First 5 rows of the raw dataset:


Unnamed: 0,timestamp,temperature_c,humidity_pct,voltage_v
0,2025-10-01 08:00:00,24.5,55.2,3.7
1,2025-10-01 08:00:10,24.7,55.0,3.69
2,2025-10-01 08:00:20,24.6,55.1,
3,2025-10-01 08:00:30,,54.9,3.68
4,2025-10-01 08:01:00,24.9,54.8,3.68



Dataset shape (rows, columns): (10, 4)

Missing values summary:


Unnamed: 0,missing_count,missing_percent
temperature_c,2,20.0
humidity_pct,1,10.0
voltage_v,1,10.0
timestamp,0,0.0



Columns with > 40% missing values (candidate for dropping): []

Shape after dropping high-missing columns: (10, 4)

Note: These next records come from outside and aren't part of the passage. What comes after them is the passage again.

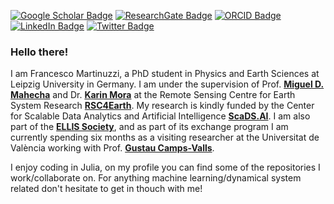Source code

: [![Google Scholar Badge](https://img.shields.io/badge/Google-Scholar-red)](https://scholar.google.com/citations?user=5zVK6KIAAAAJ&hl=en)
[![ResearchGate Badge](https://img.shields.io/badge/Research-Gate-brightgreen)](https://www.researchgate.net/profile/Francesco-Martinuzzi)
[![ORCID Badge](https://img.shields.io/badge/ORCID-iD-green)](https://orcid.org/0000-0003-3249-3703)
[![LinkedIn Badge](https://img.shields.io/badge/Linked-In-blue)](https://www.linkedin.com/in/francesco-martinuzzi-259a16215/)
[![Twitter Badge](https://img.shields.io/twitter/follow/MartinuzziFra?style=social)](https://twitter.com/MartinuzziFra)

### Hello there!

I am Francesco Martinuzzi, a PhD student in Physics and Earth Sciences at Leipzig University in Germany.
I am under the supervision of Prof. [**Miguel D. Mahecha**](https://www.uni-leipzig.de/en/profile/mitarbeiter/prof-dr-miguel-dario-mahecha-ordonez/) and Dr. [**Karin Mora**](https://aperiodik.is/) at the Remote Sensing Centre for Earth System Research [**RSC4Earth**](https://rsc4earth.de/). My research is kindly funded by the Center for Scalable Data Analytics and Artificial Intelligence [**ScaDS.AI**](https://scads.ai/). I am also part of the [**ELLIS Society**](https://ellis.eu/projects/modeling-impacts-of-extreme-events-using-reservoir-computing), and as part of its exchange program I am currently spending six months as a visiting researcher at the Universitat de València working with Prof. [**Gustau Camps-Valls**](https://www.uv.es/gcamps/). 
    
I enjoy coding in Julia, on my profile you can find some of the repositories I work/collaborate on. For anything machine learning/dynamical system related don't hesitate to get in thouch with me!
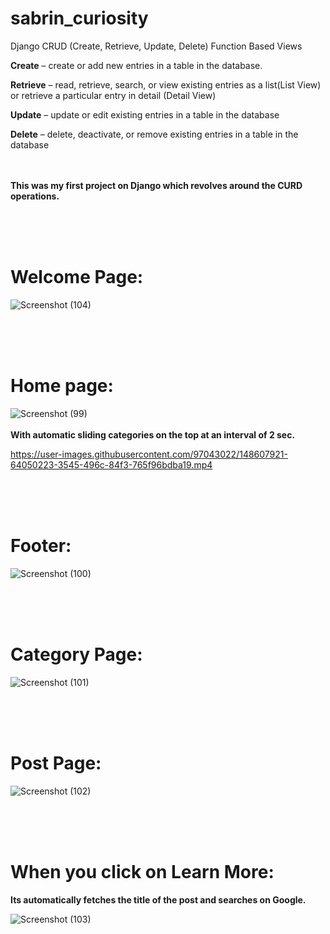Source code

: # sabrin_curiosity
Django CRUD (Create, Retrieve, Update, Delete) Function Based Views

**Create** – create or add new entries in a table in the database.

**Retrieve** – read, retrieve, search, or view existing entries as a list(List View) or retrieve a particular entry in detail (Detail View)

**Update** – update or edit existing entries in a table in the database

**Delete** – delete, deactivate, or remove existing entries in a table in the database
</br>
</br>
</br>

**This was my first project on Django which revolves around the CURD operations.**

</br>
</br>
</br>

# Welcome Page:
![Screenshot (104)](https://user-images.githubusercontent.com/97043022/148607800-bbe5ae57-0c98-4094-9dbb-eaf61b1cb7aa.png)

</br>
</br>
</br>

# Home page:
![Screenshot (99)](https://user-images.githubusercontent.com/97043022/148533122-fdafa153-8789-496e-900b-9c822f9dd735.png)
</br>
</br>
**With automatic sliding categories on the top at an interval of 2 sec.**
</br>

https://user-images.githubusercontent.com/97043022/148607921-64050223-3545-496c-84f3-765f96bdba19.mp4

</br>
</br>
</br>

# Footer: 
![Screenshot (100)](https://user-images.githubusercontent.com/97043022/148533364-d249974f-12fb-4b5c-b9d9-bd6beba31310.png)

</br>
</br>
</br>

# Category Page:
![Screenshot (101)](https://user-images.githubusercontent.com/97043022/148533455-d15a85e9-c8f2-43bf-8d1d-d471691c0b02.png)

</br>
</br>
</br>

# Post Page:
![Screenshot (102)](https://user-images.githubusercontent.com/97043022/148533527-52a8aca7-9634-4f9e-b883-c6330467864b.png)

</br>
</br>
</br>

# When you click on Learn More:
**Its automatically fetches the title of the post and searches on Google.**

![Screenshot (103)](https://user-images.githubusercontent.com/97043022/148540462-55b01cc5-886c-48ff-94e5-d63b8598d997.png)


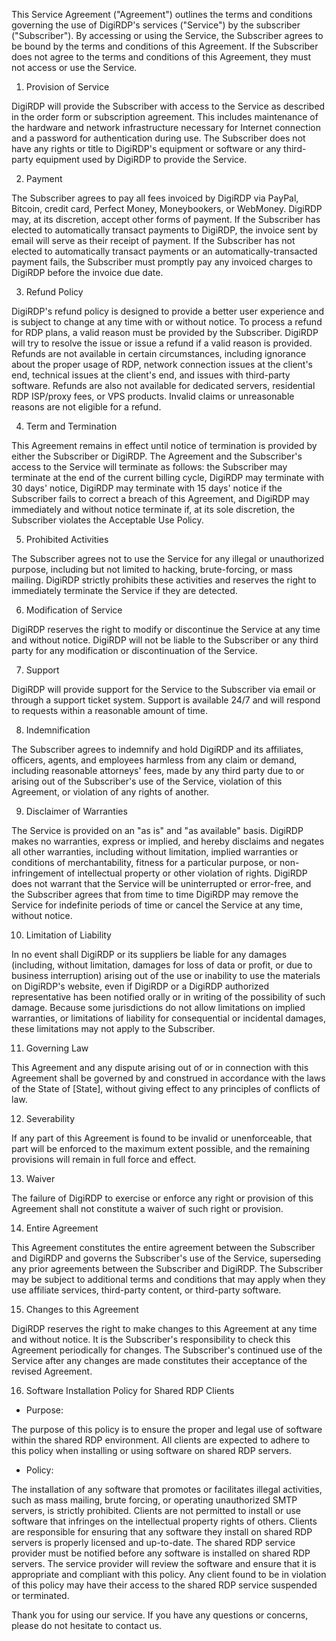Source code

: This Service Agreement ("Agreement") outlines the terms and conditions governing the use of DigiRDP's services ("Service") by the subscriber ("Subscriber"). By accessing or using the Service, the Subscriber agrees to be bound by the terms and conditions of this Agreement. If the Subscriber does not agree to the terms and conditions of this Agreement, they must not access or use the Service.

1. Provision of Service

DigiRDP will provide the Subscriber with access to the Service as described in the order form or subscription agreement. This includes maintenance of the hardware and network infrastructure necessary for Internet connection and a password for authentication during use. The Subscriber does not have any rights or title to DigiRDP's equipment or software or any third-party equipment used by DigiRDP to provide the Service.

2. Payment

The Subscriber agrees to pay all fees invoiced by DigiRDP via PayPal, Bitcoin, credit card, Perfect Money, Moneybookers, or WebMoney. DigiRDP may, at its discretion, accept other forms of payment. If the Subscriber has elected to automatically transact payments to DigiRDP, the invoice sent by email will serve as their receipt of payment. If the Subscriber has not elected to automatically transact payments or an automatically-transacted payment fails, the Subscriber must promptly pay any invoiced charges to DigiRDP before the invoice due date.

3. Refund Policy

DigiRDP's refund policy is designed to provide a better user experience and is subject to change at any time with or without notice. To process a refund for RDP plans, a valid reason must be provided by the Subscriber. DigiRDP will try to resolve the issue or issue a refund if a valid reason is provided. Refunds are not available in certain circumstances, including ignorance about the proper usage of RDP, network connection issues at the client's end, technical issues at the client's end, and issues with third-party software. Refunds are also not available for dedicated servers, residential RDP ISP/proxy fees, or VPS products. Invalid claims or unreasonable reasons are not eligible for a refund.

4. Term and Termination

This Agreement remains in effect until notice of termination is provided by either the Subscriber or DigiRDP. The Agreement and the Subscriber's access to the Service will terminate as follows: the Subscriber may terminate at the end of the current billing cycle, DigiRDP may terminate with 30 days' notice, DigiRDP may terminate with 15 days' notice if the Subscriber fails to correct a breach of this Agreement, and DigiRDP may immediately and without notice terminate if, at its sole discretion, the Subscriber violates the Acceptable Use Policy.

5. Prohibited Activities

The Subscriber agrees not to use the Service for any illegal or unauthorized purpose, including but not limited to hacking, brute-forcing, or mass mailing. DigiRDP strictly prohibits these activities and reserves the right to immediately terminate the Service if they are detected.


6. Modification of Service

DigiRDP reserves the right to modify or discontinue the Service at any time and without notice. DigiRDP will not be liable to the Subscriber or any third party for any modification or discontinuation of the Service.

7. Support

DigiRDP will provide support for the Service to the Subscriber via email or through a support ticket system. Support is available 24/7 and will respond to requests within a reasonable amount of time.

8. Indemnification

The Subscriber agrees to indemnify and hold DigiRDP and its affiliates, officers, agents, and employees harmless from any claim or demand, including reasonable attorneys' fees, made by any third party due to or arising out of the Subscriber's use of the Service, violation of this Agreement, or violation of any rights of another.

9. Disclaimer of Warranties

The Service is provided on an "as is" and "as available" basis. DigiRDP makes no warranties, express or implied, and hereby disclaims and negates all other warranties, including without limitation, implied warranties or conditions of merchantability, fitness for a particular purpose, or non-infringement of intellectual property or other violation of rights. DigiRDP does not warrant that the Service will be uninterrupted or error-free, and the Subscriber agrees that from time to time DigiRDP may remove the Service for indefinite periods of time or cancel the Service at any time, without notice.

10. Limitation of Liability

In no event shall DigiRDP or its suppliers be liable for any damages (including, without limitation, damages for loss of data or profit, or due to business interruption) arising out of the use or inability to use the materials on DigiRDP's website, even if DigiRDP or a DigiRDP authorized representative has been notified orally or in writing of the possibility of such damage. Because some jurisdictions do not allow limitations on implied warranties, or limitations of liability for consequential or incidental damages, these limitations may not apply to the Subscriber.

11. Governing Law

This Agreement and any dispute arising out of or in connection with this Agreement shall be governed by and construed in accordance with the laws of the State of [State], without giving effect to any principles of conflicts of law.

12. Severability

If any part of this Agreement is found to be invalid or unenforceable, that part will be enforced to the maximum extent possible, and the remaining provisions will remain in full force and effect.

13. Waiver

The failure of DigiRDP to exercise or enforce any right or provision of this Agreement shall not constitute a waiver of such right or provision.

14. Entire Agreement

This Agreement constitutes the entire agreement between the Subscriber and DigiRDP and governs the Subscriber's use of the Service, superseding any prior agreements between the Subscriber and DigiRDP. The Subscriber may be subject to additional terms and conditions that may apply when they use affiliate services, third-party content, or third-party software.

15. Changes to this Agreement

DigiRDP reserves the right to make changes to this Agreement at any time and without notice. It is the Subscriber's responsibility to check this Agreement periodically for changes. The Subscriber's continued use of the Service after any changes are made constitutes their acceptance of the revised Agreement.

16. Software Installation Policy for Shared RDP Clients

- Purpose:

The purpose of this policy is to ensure the proper and legal use of software within the shared RDP environment. All clients are expected to adhere to this policy when installing or using software on shared RDP servers.

- Policy:

The installation of any software that promotes or facilitates illegal activities, such as mass mailing, brute forcing, or operating unauthorized SMTP servers, is strictly prohibited.
Clients are not permitted to install or use software that infringes on the intellectual property rights of others.
Clients are responsible for ensuring that any software they install on shared RDP servers is properly licensed and up-to-date.
The shared RDP service provider must be notified before any software is installed on shared RDP servers. The service provider will review the software and ensure that it is appropriate and compliant with this policy.
Any client found to be in violation of this policy may have their access to the shared RDP service suspended or terminated.

Thank you for using our service. If you have any questions or concerns, please do not hesitate to contact us.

Shape after also dropping rows with > 50% missing across remaining columns: (10, 4)

Numeric columns to impute: ['temperature_c', 'humidity_pct', 'voltage_v']
Non-numeric columns to impute (if any): ['timestamp']

Check remaining missing values after imputation:


Unnamed: 0,0
timestamp,0
temperature_c,0
humidity_pct,0
voltage_v,0



Preview of final cleaned dataset:


Unnamed: 0,timestamp,temperature_c,humidity_pct,voltage_v
0,2025-10-01 08:00:00,24.5,55.2,3.7
1,2025-10-01 08:00:10,24.7,55.0,3.69
2,2025-10-01 08:00:20,24.6,55.1,3.67
3,2025-10-01 08:00:30,25.0,54.9,3.68
4,2025-10-01 08:01:00,24.9,54.8,3.68



Cleaned dataset saved to: sensor_log_cleaned.csv


**Summary of decisions in the final practice:**

- We **inspected** missing values per column using counts and percentages.
- We **dropped columns** with very high missingness (more than 40%) because they provide too little usable information.
- We **dropped rows** that had more than half of their remaining values missing, since they would need too much guessing.
- We used **median imputation** for numeric columns to be robust to outliers.
- We used **mode imputation** for categorical columns so that missing values follow the most common existing category.
- Finally, we saved a cleaned version of the dataset as `sensor_log_cleaned.csv`, which can now be used for further analysis, visualisation, or machine learning.